Church of England Sunday Attendance Continues Downward Slide
Attendance figures released by the Church of England show that Sunday worship attendance continues its downward slide and now stands at about half of what it was 45 years ago.
The report from the Archbishops’ Council Research and Statistics Department, released Friday, shows that on average in 2012, 800,000 adults, or about 2 percent of the adult population, attended church on Sunday. That’s down from 1.6 million Sunday worshippers in 1968.
Christmas and Easter services continue to attract the highest number of worshippers.

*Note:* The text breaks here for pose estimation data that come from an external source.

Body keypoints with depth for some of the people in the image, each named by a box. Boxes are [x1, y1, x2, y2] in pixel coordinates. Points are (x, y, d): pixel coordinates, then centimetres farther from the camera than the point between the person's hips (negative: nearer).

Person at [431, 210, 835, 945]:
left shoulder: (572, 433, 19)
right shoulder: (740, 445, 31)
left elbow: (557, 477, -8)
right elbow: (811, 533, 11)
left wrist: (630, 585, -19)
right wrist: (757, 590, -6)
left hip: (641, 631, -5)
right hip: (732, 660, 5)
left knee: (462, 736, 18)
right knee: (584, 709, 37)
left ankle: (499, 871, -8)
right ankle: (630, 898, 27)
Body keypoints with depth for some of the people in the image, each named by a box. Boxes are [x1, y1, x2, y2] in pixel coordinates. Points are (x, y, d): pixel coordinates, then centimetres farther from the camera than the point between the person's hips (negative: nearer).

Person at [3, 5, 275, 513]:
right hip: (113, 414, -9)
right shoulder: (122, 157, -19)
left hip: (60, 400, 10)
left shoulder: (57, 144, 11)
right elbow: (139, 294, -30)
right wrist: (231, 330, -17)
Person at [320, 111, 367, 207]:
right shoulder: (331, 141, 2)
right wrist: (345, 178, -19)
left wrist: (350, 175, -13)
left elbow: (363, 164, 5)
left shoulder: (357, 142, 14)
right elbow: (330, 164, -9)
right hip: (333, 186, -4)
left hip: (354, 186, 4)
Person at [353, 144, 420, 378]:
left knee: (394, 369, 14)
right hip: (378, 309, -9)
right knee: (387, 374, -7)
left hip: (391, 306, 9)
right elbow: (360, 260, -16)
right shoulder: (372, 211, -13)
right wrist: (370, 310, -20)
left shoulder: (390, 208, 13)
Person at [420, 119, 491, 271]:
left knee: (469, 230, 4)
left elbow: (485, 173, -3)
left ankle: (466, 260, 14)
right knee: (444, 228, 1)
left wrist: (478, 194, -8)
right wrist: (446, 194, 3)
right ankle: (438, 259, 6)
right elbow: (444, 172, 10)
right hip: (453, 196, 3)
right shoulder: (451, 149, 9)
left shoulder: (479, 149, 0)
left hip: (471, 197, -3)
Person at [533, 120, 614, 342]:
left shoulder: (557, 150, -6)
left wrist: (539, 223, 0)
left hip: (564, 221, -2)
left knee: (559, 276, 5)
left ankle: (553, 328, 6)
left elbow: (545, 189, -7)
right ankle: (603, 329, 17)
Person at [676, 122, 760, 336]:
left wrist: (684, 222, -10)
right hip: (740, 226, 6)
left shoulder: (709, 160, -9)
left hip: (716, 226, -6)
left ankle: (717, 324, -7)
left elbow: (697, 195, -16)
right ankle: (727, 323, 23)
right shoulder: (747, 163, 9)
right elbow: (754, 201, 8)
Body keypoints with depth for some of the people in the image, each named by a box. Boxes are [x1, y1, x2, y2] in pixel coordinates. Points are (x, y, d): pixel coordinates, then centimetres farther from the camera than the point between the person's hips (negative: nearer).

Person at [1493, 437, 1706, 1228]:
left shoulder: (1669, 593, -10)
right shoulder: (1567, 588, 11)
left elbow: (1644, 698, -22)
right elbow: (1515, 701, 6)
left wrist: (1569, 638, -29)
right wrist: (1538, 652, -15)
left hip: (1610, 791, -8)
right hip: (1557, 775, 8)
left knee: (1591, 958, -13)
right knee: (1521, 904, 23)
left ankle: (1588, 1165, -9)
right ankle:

Christmas Eve and Christmas Day bring in around 2.5 million people and Easter services attract approximately 1.4 million.
One of England’s top women judges, Baroness Brenda Hale, said the Church of England is in decline because it is so undemanding.
She recently told a conference at Yale Law School: “It has no dietary laws, no dress codes for men or women, and very little that its members can say is actually required of them by way of observance.”
Her comments came in a lecture following a series of court cases in which British Christians claimed to be suffering from religious discrimination but lost their cases.
She described England as a “paradoxical country” when it comes to religion, saying that even though the Church of England is the “established” church (and has been since Henry VIII broke from Rome in the 16th century), half the population does not profess any religious affiliation.